12. Обреченному свет ни к чему

Поэзия — высочайшее из проявлений человеческого Духа. Пока жива поэзия, жива культура, а в культуре — человек будущего, великий дух не менее великой эпохи. Но человечество упрямо отказывается идти путем духовного трепета, предпочитая путь хлеба и зрелищ, т.е. — путь погружения в хаос. Мысль о вечном особенно ярко выразил в заключительной строфе стихотворения «Деревья бьет тяжелый ветер» Алексей Прасолов.

И вся в стремительном наклоне,

В какой-то жажде высоты,

По ветру вытянув ладони,

Пробилась утренняя — ты.

И чем глубже мы погружаемся в эфемерную духовность церковников, тем острее и больнее звучат во мне слова поэта, предвидевшего крушение воздвигаемого поэтами мира.

И когда опрокинуло наземь,

Чтоб увидеть — закрыл я глаза,

И чужие отхлынули разом,

И сошли в немоту голоса,

Вслед за ними и ты уходила,

Наклонилась к лицу моему,

Обернулась — и свет погасила.

Обреченному свет ни к чему.

«Ты» в конкретном случае воспринимается мной как уходящая во тьму поэзия. Поэзия духа, а не слова, фундамент под храм которой был заложен Фетом и Тютчевым, а выгонкой стен за редким исключением занимались практически все поэты ХХ века. О поэтах нового века изумительно верно сказал американский поэт Роберт Фрост.

# Представленные данные
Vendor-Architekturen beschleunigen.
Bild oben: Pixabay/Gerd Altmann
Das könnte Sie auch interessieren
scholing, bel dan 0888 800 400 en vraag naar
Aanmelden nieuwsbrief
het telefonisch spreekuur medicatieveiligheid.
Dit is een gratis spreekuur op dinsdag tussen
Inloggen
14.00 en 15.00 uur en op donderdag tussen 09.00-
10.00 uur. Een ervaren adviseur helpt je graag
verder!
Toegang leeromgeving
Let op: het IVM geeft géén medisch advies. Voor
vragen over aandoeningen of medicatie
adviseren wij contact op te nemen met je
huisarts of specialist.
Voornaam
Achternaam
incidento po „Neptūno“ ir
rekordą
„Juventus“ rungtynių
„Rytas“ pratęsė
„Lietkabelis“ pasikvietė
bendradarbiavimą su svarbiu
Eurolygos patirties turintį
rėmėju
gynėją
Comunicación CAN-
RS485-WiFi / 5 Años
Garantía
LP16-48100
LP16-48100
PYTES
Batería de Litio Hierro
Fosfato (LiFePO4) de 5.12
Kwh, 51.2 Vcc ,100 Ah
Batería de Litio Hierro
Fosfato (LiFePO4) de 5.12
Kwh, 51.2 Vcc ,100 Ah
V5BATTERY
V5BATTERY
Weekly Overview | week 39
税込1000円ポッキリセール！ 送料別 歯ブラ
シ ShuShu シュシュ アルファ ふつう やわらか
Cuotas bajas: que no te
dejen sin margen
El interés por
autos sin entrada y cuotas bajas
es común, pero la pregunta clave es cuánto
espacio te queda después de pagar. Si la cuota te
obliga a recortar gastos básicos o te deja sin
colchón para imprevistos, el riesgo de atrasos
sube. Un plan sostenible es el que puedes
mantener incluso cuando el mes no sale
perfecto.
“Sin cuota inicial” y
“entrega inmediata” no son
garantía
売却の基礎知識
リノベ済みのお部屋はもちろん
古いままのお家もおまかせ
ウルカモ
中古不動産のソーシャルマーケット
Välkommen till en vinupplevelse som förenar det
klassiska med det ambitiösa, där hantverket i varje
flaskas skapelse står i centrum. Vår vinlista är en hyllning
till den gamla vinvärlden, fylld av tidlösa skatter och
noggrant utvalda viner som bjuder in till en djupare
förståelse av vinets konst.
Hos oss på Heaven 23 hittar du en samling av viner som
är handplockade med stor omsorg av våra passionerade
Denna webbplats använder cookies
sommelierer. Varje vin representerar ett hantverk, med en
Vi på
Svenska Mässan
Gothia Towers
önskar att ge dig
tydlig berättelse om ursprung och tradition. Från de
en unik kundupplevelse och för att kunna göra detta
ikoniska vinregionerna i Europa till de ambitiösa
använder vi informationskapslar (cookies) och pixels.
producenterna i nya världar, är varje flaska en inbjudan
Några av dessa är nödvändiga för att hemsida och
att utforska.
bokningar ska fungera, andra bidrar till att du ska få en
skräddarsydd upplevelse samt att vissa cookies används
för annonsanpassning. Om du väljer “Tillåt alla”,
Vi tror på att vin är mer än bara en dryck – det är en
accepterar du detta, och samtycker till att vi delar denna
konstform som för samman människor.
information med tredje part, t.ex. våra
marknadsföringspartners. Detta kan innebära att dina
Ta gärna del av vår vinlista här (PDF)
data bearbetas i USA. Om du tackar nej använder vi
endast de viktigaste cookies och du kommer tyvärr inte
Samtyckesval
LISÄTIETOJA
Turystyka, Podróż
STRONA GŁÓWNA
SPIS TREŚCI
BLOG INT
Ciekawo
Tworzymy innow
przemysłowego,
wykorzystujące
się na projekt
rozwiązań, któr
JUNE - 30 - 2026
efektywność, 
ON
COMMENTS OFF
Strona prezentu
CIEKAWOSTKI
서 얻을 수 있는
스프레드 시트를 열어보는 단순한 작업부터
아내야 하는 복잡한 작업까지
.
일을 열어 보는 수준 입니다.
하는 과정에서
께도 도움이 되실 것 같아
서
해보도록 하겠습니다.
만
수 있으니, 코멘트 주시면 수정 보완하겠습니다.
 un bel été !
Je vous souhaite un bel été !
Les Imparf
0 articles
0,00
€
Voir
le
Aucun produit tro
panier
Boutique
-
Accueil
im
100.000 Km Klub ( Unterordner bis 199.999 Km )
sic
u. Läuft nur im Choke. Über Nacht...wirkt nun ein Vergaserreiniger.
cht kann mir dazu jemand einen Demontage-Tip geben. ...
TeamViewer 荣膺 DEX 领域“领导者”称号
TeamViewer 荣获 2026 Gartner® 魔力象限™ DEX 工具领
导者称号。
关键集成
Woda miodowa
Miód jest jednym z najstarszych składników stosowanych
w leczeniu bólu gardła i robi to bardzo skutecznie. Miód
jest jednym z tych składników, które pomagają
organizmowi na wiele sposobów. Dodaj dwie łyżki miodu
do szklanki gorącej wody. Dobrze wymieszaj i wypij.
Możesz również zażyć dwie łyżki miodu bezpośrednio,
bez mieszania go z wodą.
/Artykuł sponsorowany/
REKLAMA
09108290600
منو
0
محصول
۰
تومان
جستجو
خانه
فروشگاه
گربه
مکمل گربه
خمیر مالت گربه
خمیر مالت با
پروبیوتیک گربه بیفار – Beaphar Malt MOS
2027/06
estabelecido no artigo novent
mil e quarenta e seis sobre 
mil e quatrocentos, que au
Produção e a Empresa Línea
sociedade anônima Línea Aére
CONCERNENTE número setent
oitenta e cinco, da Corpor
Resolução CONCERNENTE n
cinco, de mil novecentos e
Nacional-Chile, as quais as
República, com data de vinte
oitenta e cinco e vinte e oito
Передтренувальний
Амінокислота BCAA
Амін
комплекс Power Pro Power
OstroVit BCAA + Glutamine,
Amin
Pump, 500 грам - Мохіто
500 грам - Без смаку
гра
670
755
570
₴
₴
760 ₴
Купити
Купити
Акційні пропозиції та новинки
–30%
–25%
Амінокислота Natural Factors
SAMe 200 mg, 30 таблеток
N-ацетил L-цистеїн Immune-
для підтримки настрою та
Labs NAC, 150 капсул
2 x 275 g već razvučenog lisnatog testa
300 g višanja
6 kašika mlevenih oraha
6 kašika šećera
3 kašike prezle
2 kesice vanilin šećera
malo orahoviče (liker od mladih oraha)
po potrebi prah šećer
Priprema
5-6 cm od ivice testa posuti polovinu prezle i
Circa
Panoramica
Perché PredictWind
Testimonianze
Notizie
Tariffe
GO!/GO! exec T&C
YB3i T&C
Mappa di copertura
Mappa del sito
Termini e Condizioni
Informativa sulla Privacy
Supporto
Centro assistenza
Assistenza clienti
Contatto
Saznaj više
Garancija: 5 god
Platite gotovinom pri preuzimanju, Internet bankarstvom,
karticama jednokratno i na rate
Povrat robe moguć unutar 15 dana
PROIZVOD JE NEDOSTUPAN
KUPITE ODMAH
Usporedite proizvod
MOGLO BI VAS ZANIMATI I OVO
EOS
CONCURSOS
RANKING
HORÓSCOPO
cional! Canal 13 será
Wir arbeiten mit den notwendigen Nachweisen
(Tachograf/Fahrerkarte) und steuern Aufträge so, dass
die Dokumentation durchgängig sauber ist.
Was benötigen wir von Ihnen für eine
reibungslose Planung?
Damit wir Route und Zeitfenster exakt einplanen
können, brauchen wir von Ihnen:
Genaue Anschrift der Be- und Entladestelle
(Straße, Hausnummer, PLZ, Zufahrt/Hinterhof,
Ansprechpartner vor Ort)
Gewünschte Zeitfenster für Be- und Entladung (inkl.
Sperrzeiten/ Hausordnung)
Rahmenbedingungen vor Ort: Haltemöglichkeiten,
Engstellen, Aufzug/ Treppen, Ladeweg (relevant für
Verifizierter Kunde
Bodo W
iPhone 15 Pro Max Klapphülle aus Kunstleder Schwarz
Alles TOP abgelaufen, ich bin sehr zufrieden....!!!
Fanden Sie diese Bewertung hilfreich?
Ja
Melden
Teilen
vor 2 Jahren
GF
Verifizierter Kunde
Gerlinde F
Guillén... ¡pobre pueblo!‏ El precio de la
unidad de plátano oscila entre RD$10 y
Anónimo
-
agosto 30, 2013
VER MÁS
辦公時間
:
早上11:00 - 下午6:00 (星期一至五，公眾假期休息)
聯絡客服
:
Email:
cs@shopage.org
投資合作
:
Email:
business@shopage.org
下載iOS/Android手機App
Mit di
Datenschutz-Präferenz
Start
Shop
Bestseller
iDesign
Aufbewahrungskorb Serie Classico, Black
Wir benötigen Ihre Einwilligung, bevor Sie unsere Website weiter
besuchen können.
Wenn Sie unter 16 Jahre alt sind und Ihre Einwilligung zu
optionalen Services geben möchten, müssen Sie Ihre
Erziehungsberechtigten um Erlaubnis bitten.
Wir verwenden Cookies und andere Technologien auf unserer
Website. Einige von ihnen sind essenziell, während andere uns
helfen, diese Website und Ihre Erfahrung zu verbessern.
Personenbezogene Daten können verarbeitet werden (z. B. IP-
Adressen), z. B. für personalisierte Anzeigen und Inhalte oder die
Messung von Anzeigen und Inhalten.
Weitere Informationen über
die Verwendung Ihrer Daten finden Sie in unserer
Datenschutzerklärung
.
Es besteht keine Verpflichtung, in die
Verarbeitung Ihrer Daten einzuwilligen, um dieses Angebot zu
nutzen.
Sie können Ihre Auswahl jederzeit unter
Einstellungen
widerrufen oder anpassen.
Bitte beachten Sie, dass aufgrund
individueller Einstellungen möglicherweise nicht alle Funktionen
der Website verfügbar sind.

# Вопросы и задания
1. Как называется стихотворение Алексея Прасолова, заключительную строфу которого приводит текст о поэзии?
2. Пожалуйста, продолжите текст о поэзии, начав сразу после его последнего предложения.

# Ответы к заданиям
1. «Деревья бьет тяжелый ветер».

2.
И прежде чем подняться им

И кроною спасать от зноя

Им должно стать ковром гнилым,

Им должно пасть до перегноя.

Но вернемся к Прасолову. Немногие из начинающих знают это имя, да и старички стали забывать. Чтобы поспеть за веком, всем нам сегодня нужны деньги, а поэзия в материальном мире — явление кризисное. Поплечу она только ракам-отшельникам, и то, пока они не стали закуской к пиву.

Сегодня в небе толкутся не только облака, но и самолеты. Возведенные к нему взгляды верующих растворяются в их нервном скрежете. Возвращение к поэтическим находкам Ветхого Завета нужно начинать не с подчинения, а с достойных переводчиков. Существующие переводы не достойны слуха их автора Соломона. Конь блед всего лишь облачко на горизонте страха перед сущим, а подлинное Евангелие ярким пунктиром начертано в поэзии символистов. Они умели превращать слова в алмазы.

Поклонник Прасолова Стародубцев, вместо огранки алмазов, занимался возведением архитектурных излишеств. Меня от них подташнивало, и не потому что он дурно писал — такую задачу ставил перед собой автор.

Мелодии, как сорняки из сердца

Я выдираю, но сочится кровь,

Не из корней сочится, а из века,

В котором богом распята любовь.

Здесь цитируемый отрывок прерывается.